Given problem 1: Could you write the records again from the line with "class: Magnoliopsida" through the end of the records, with "scientific name" changed to "binomial" and nothing else altered? Leave out the pictures.

Monday, May 30, 2005


Chapter four in A Room Called Remember (Buechner, read more here) is written on hope and the role the church plays in a rather hope-forlorn culture. As God told Moses, the ground he was standing on was holy, set apart. The general premise of the chapter was that awkward, unsure and faithless as we western church-goers are, there are reasons that we continue to go back on Sunday mornings: in hope that we will see, hear, taste, feel or smell God in that place set apart.

I thought of the service we attended yesterday. A few rows in front of us sat a woman with special needs. That’s how ignorant I am: I can only say that she had needs others sitting around her didn’t have. I would guess her to have been 35 years old, and it appeared that her mother or a caregiver sat in the pew behind her.

It was confirmation Sunday, and unless you think high school kids great, which by great fortune I do, you might have thought yesterday at church to be one of few during the year God doesn’t take roll call.

The service, led by the youth pastor, was a barrage of contemporary music, kids sharing their testimonies about how their beloved pastor pointed them in the way of God and they can’t now fathom how they would ever have become a Christian if not for the youth guy and confirmation.

And as it often unfolds for me, the message wasn’t spoken from the pulpit. It was communicated in disruption.

The woman a few rows in front of us was swaying a lot during the music. Her right leg seemed to want to walk out of her socket, but she wasn’t going anywhere. She was clapping, if I remember it right. When it was time to sit down, she sat like everyone else. But she was jittery. At a couple of, what most in the church would have deemed inopportune times, she clapped, sort of like someone trying to start a clap, or the wave, except that she could have cared less if anyone joined. She started clapping, almost wildly, as if she might even stand and start bucking her arms wildly.

A nanosecond into the inappropriate clap, the woman in the row behind her put her hand on the clapper’s shoulder. She diligently obeyed, and the service went relatively uninterrupted. The younger woman’s enthusiasm didn’t wane, though. I could see that she wanted to clap again and again and then another time during the service. She was almost beside herself with something like giddiness. It was an enthusiasm that was contagious, at least in my head.

I found myself wishing I was more like her. And maybe that’s something the church in my town is missing: more of us with special needs, clapping wildly for our God simply because we can. Because we have beheld Him in a sanctuary, or heard him in a cool new song led by a hip youth pastor, or felt Him brushing against us in a too-packed pew. There are more reasons than breaths to sway our hips, clap our hands and cheer for our Creator.

We don’t need reasons really, to clap for God, to get excited, to show a little enthusiasm. Acknowledging my past and embracing my future and new name should be enough to get me going. And maybe watching this woman clap for God moved others to look for God not only on confirmation Sunday, but in other holy places.

Records for this task:
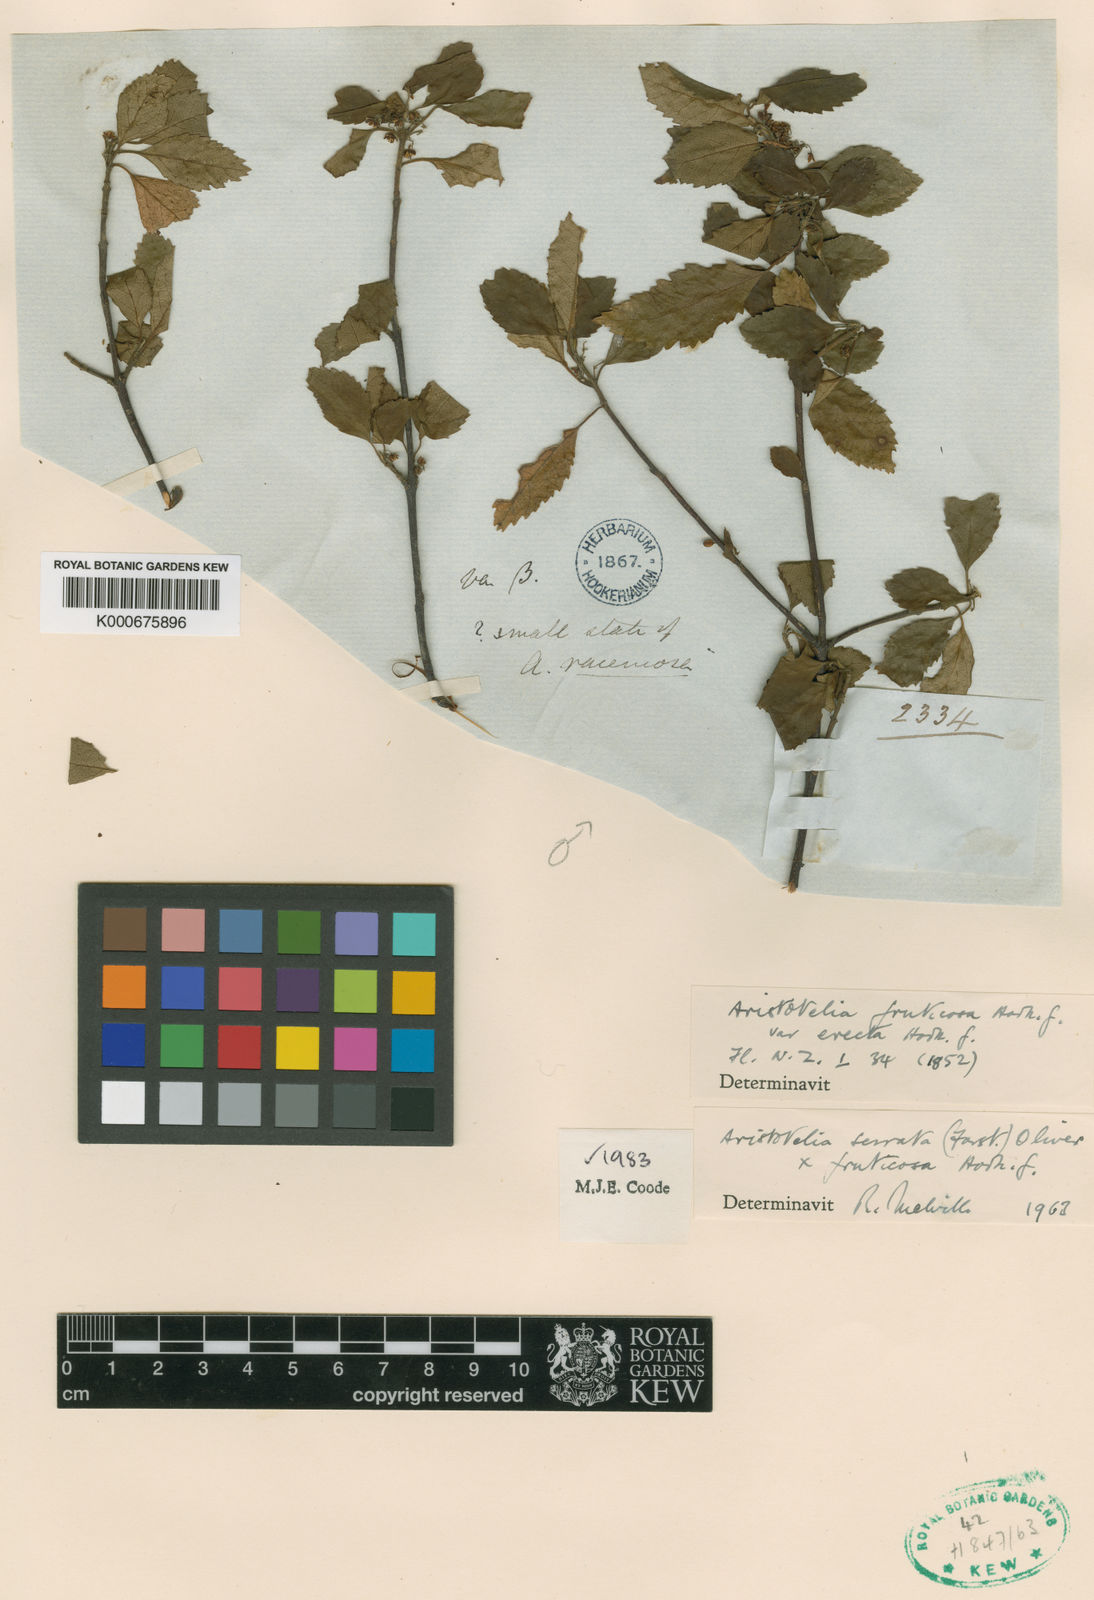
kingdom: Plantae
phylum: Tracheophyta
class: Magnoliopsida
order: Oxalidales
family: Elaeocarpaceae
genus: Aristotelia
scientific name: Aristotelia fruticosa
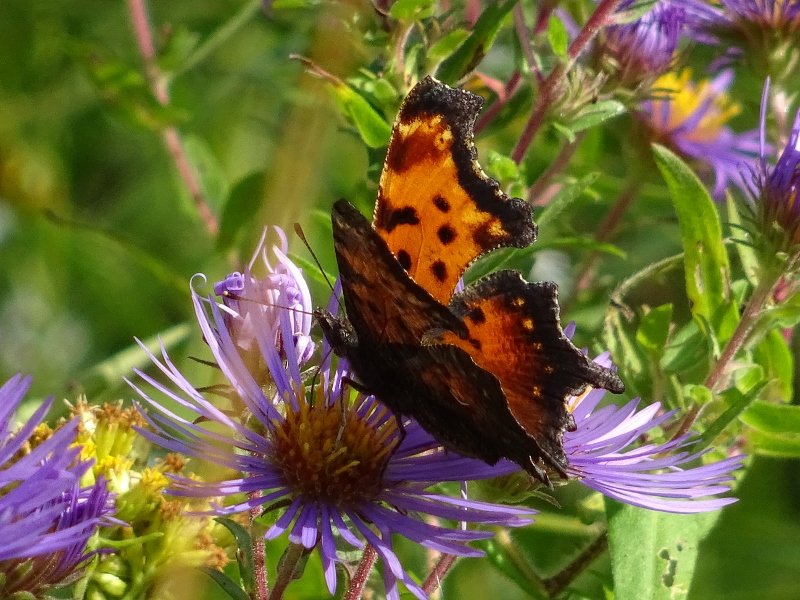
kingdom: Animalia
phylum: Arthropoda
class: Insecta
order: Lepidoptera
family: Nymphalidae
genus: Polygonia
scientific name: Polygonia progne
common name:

Given problem 2:
In the confirmation Sunday post:
(a) Which chapter of A Room Called Remember does it discuss?
(b) Who led the service?
(c) About how old did the writer guess the woman with special needs to be?

Full answer 1:
class: Magnoliopsida
order: Oxalidales
family: Elaeocarpaceae
genus: Aristotelia
binomial: Aristotelia fruticosa
kingdom: Animalia
phylum: Arthropoda
class: Insecta
order: Lepidoptera
family: Nymphalidae
genus: Polygonia
binomial: Polygonia progne
common name:

Full answer 2:
(a) Chapter four
(b) The youth pastor
(c) 35 years old